ROOSEVELT, THEODORE. Fear God and Take Your Own Part

New York: George H. Doran, 1916

414 pp. Original maroon cloth (first state, with gilt lettering). Spine sunned, occasional foxing and soiling, light worming at rear inner hinge. A very good copy.

First edition, first printing. Signed by Theodore Roosevelt on the front free endpaper.

In this collection of essays Roosevelt urges the United States to abandon its neutral position and enter the war raging in Europe. “Explaining his title, Roosevelt said that to fear God meant to love God, respect God, and honor God. And the only way one could relate to God in this manner was to love one’s neighbor, ‘treating him justly and mercifully, and in all ways attempting to protect him from injustice and cruelty.’ For nations this sometimes meant using force—‘a mighty arm of righteousness’—to help one’s neighbor, as well as one’s self, to escape injustice and aggression. And the mighty arm, he said, should be a powerful army and navy ready at all times to spring, instantly, to the defense of humanity” (Renehan, Lion’s Pride).

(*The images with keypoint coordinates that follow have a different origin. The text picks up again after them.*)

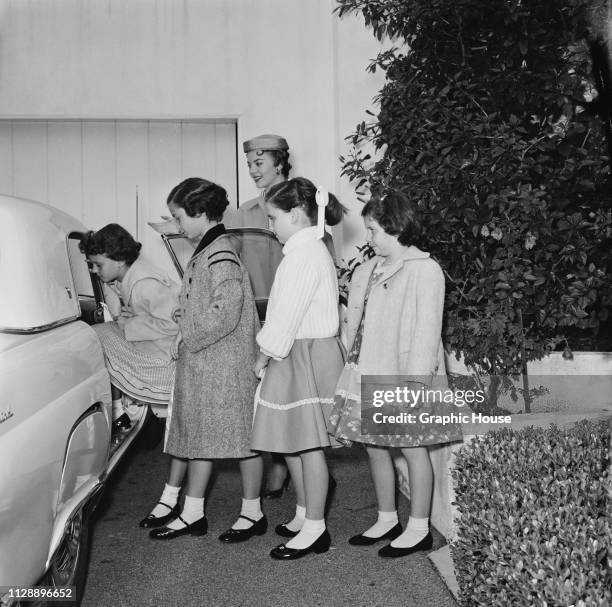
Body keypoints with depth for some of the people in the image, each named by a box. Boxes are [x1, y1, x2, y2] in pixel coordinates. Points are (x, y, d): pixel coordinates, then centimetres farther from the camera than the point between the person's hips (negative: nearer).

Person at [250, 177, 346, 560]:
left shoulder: (305, 254, -17)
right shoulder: (308, 250, 15)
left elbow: (287, 316, -18)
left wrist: (265, 356, -8)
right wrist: (271, 352, 13)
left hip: (307, 356, -10)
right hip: (299, 356, 10)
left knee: (308, 443, -2)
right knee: (291, 441, 16)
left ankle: (315, 529, 9)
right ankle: (305, 515, 30)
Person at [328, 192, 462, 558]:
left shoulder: (425, 270, -10)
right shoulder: (367, 273, 14)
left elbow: (427, 329, -15)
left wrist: (416, 378, -20)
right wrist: (352, 367, 12)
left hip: (404, 379, -8)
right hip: (369, 376, 8)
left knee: (413, 447, 2)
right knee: (375, 447, 13)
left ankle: (419, 528, 14)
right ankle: (387, 519, 29)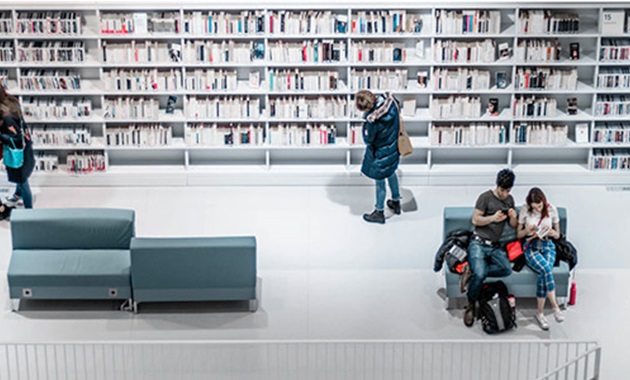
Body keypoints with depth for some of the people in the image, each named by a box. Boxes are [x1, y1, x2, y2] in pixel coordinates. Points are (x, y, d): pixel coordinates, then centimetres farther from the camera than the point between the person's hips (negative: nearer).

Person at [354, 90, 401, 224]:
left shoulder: (374, 120, -39)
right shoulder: (390, 101, -18)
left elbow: (368, 139, -23)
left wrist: (367, 118, -16)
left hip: (380, 154, -8)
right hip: (393, 148, 8)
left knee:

The final pages of this volume print Roosevelt’s 1903 address “Bluster Without Force Worse than Abandonment,” in which he states,

“I believe in the Monroe Doctrine with all my heart and soul. I am convinced that the immense majority of our fellow countrymen so believe in it; but I would infinitely prefer to see us abandon it than to see us put it forward and bluster about it, and yet fail to build up the efficient fighting strength which in the last resort can alone make it respected by any strong foreign power whose interest it may ever happen to be to violate it. There is a homely old adage which runs: ‘Speak softly and carry a big stick; you will go far.’ If the American Nation will speak softly, and yet build, and keep at a pitch of the highest training, a thoroughly efficient Navy, the Monroe Doctrine will go far.”